The tables looked tight, (the tchotchkes and memorabilia lining the walls probably made it feel more cluttered) but once seated there was plenty of room. And again, no waiting. The menus were under glass on the table, topping red-and-white checked tablecloths.
They offer appetizers: sausage, cheese and sausage (served with pickle spears and crackers), ham and cheese, salami … BBQ nachos and charcoal broiled lamb riblets … but our mission was ribs. The choice was a large order (10-12 ribs) or a small order (6 to 8 ribs).
Not much is slow at the Rendezvous. The ribs, a close cousin of the Memphis dry style (no sauce), are cooked (relativity) fast. An hour and a half of direct heat replaces the traditional low and slow cooking. Another difference is that the vinegary-basted meat is sprinkled with seasoning after cooking, not rubbed before hand.
The ribs appeared in a flash, pre-cut and ready to eat. Small cups of baked beans and slaw dotted the paper plate beside the ribs. The baked beans were flavorful without being over powering. The slaw, however was a star. The crispy crunchy slaw recipe is a 100-year-old mustard-vinegar concoction from the days when Vergos’ father ran a hot dog stand. It gives your mouth a reset between bites of BBQ. We also felt the need for a little something “green” so we got Mama’s Real* Greek Salad, complete with dolmas. Plenty large for two. (*Vergos was the son of Greek immigrants).
Now the meat – still on the bone, with teeth. You chew these ribs. The seasoning comes first. It covers the meat, partly dry, but mostly melted into the hot vinegar basting juice. The secret is the seasoning. Vergos perfected the Cajun-Greek-BBQ fusion after a trip to New Orleans. A hint of sweet swims under the blend. Tang from the vinegar, hints of spices one would expect on BBQ (paprika, garlic…), but something more — celery seed, a little heat — and no overwhelming salt muscling out the flavors. (It’s much better than the bottled seasoning which I finally opened).
The meat taste comes with chewing. The spice blend accents the moist (but not sloppy wet) meat while letting the coal-cooked pork flavor shine. A vinegar and a thicker, sweeter sauce were on the table, but they were a distraction from the Rendezvous original.
Service (by a bow-tied waiter in white) was prompt and professional.
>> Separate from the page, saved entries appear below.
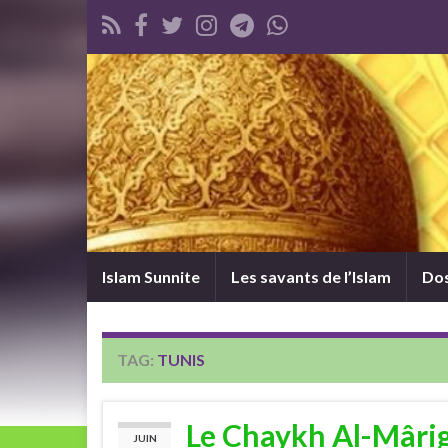
Islam Sunnite
Les savants de l’Islam
Dos
TAG:
TUNIS
Le Chaykh Al-Mârigh
JUIN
Silly tourist question were respectfully answered answered and our drinks were refreshed as needed. One small thing stands out — the white cloth napkins. They were big and handy, but also a weird contrast to the paper plates and weak plastic forks. And, how ever in a BBQ place do the napkins not have any trace of stains? Maybe, like me, people were just afraid to get them too messy. I opted for mounds of the flimsy paper ones in the table-top dispenser.
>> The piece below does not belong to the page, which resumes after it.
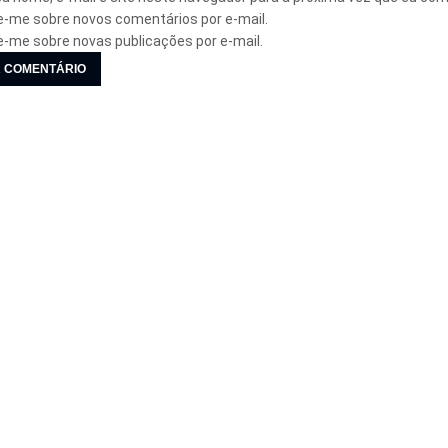
e-me sobre novos comentários por e-mail.
e-me sobre novas publicações por e-mail.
TIP: The tea is the sweetest thing on the Rendezvous menu. If you want dessert, plan on a quick walk down the street to Kooky Canuck and have a skillet cookie or cook some s’mores at your table. (BTW, this joint is also home to the Kookamunga Burger, one of the largest burgers in Memphis).
As well as serving up more than three and a half tons of ribs a week in-house, the Rendezvous ships.